А господин Сухой поступает правильно, уйдя в подполье: надо переждать кризисный этап и не рисковать бесценным аутистом.
Мои разумные речи действовали на Маю, как наркотический «винт» на хумарика, то бишь любителя улетать за грамм дряни в волшебные кислотные антимиры. Девушка пошмыгала носиком и успокоилась, доверчиво вопросив:
— Ты поищешь их?
— Конечно, — обнял за плечи. — Куда я без них?
— Нужна помощь?
— В каком смысле?
Получив ответ, задумался: собственно, с кем имею дело: то ли с простушкой-пастушкой, то ли с плутоватой продувной Мата Хари. Что ей от меня надо на самом деле? Не был ли мой последний сон, повторю, вещим? Почему идет такая активная обработка моей скромной персоны? Цель — аутист? А что после?

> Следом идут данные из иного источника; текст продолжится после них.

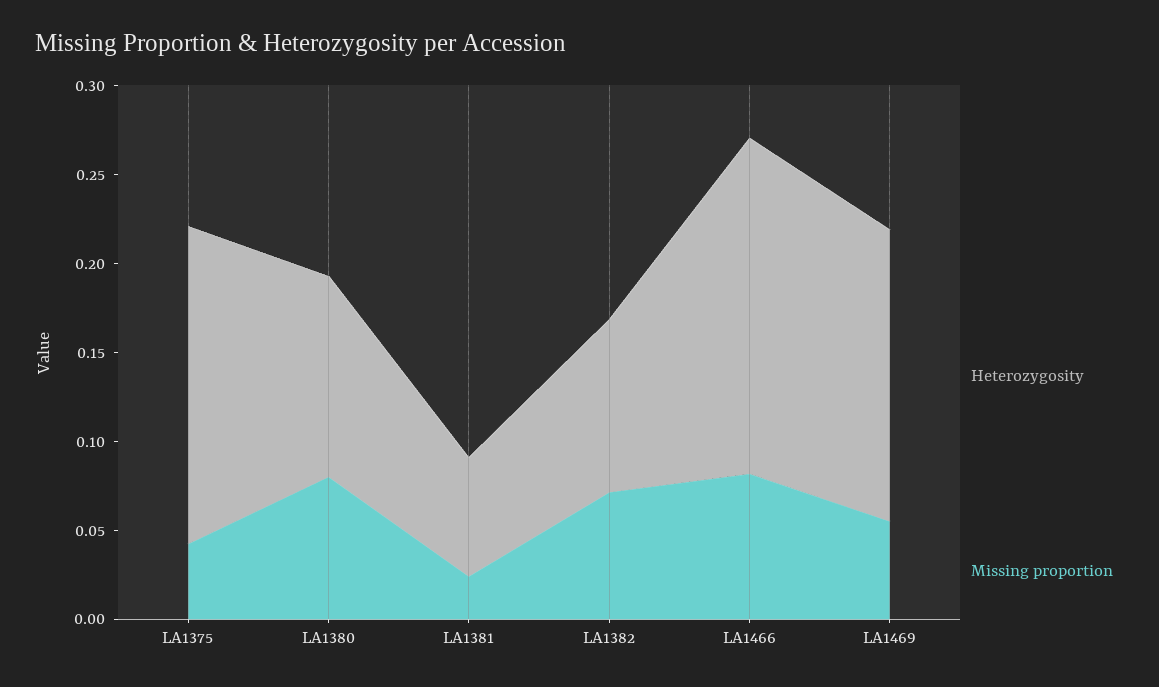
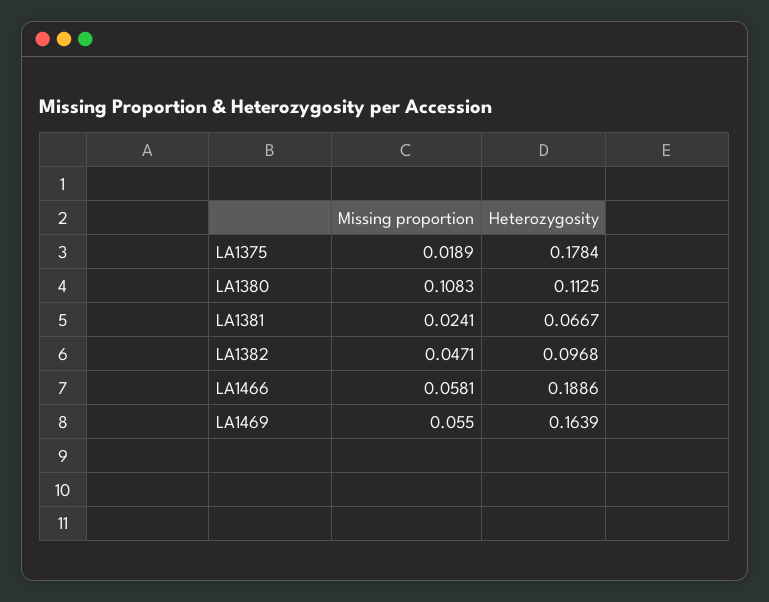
  {
    "Heterozygosity": {
      "LA1375": 0.1784,
      "LA1380": 0.1125,
      "LA1381": 0.0667,
      "LA1382": 0.0968,
      "LA1466": 0.1886,
      "LA1469": 0.1639
    },
    "Missing proportion": {
-     "LA1375": 0.04,
+     "LA1375": 0.0189,
-     "LA1380": 0.08,
+     "LA1380": 0.1083,
      "LA1381": 0.0241,
-     "LA1382": 0.07,
+     "LA1382": 0.0471,
-     "LA1466": 0.08,
+     "LA1466": 0.0581,
      "LA1469": 0.055
    }
  }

— Ты меня пугаешь, — признался я. — Зачем нам ещё какой-то «охотник на людей»?
— Мне его рекомендовали, — мило улыбнулась. — Он профессионал.
— И что?
— Мы должны найти первыми, — строго объяснила. — Ты ведь не хочешь, чтобы нас опередили?
Я только развел руками от таких умненьких-разумненьких речей. Черт возьми, такое впечатление, что нашу тушинскую троицу обложили со всех сторон. Что происходит?
Владея дьявольским миллионом, (будем считать, что владею) я не только не обрел долгожданной свободы, а вязну все больше и больше в опасной для жизни интрижке, как в чане с растопленной смолой.
Да, делать нечего — надо музицировать по чужим нотам пока общая картинка не прояснится до чистоты слезы ребенка. Как там, у великого Федора Михайловича о слезе младенца: если в фундаменте здания всеобщего мирового счастье заложена хоть одна слезинка ребенка, то такое здание человечеству не нужно. М-да! Слезы мы уже имели — вопрос: не крокодиловы ли?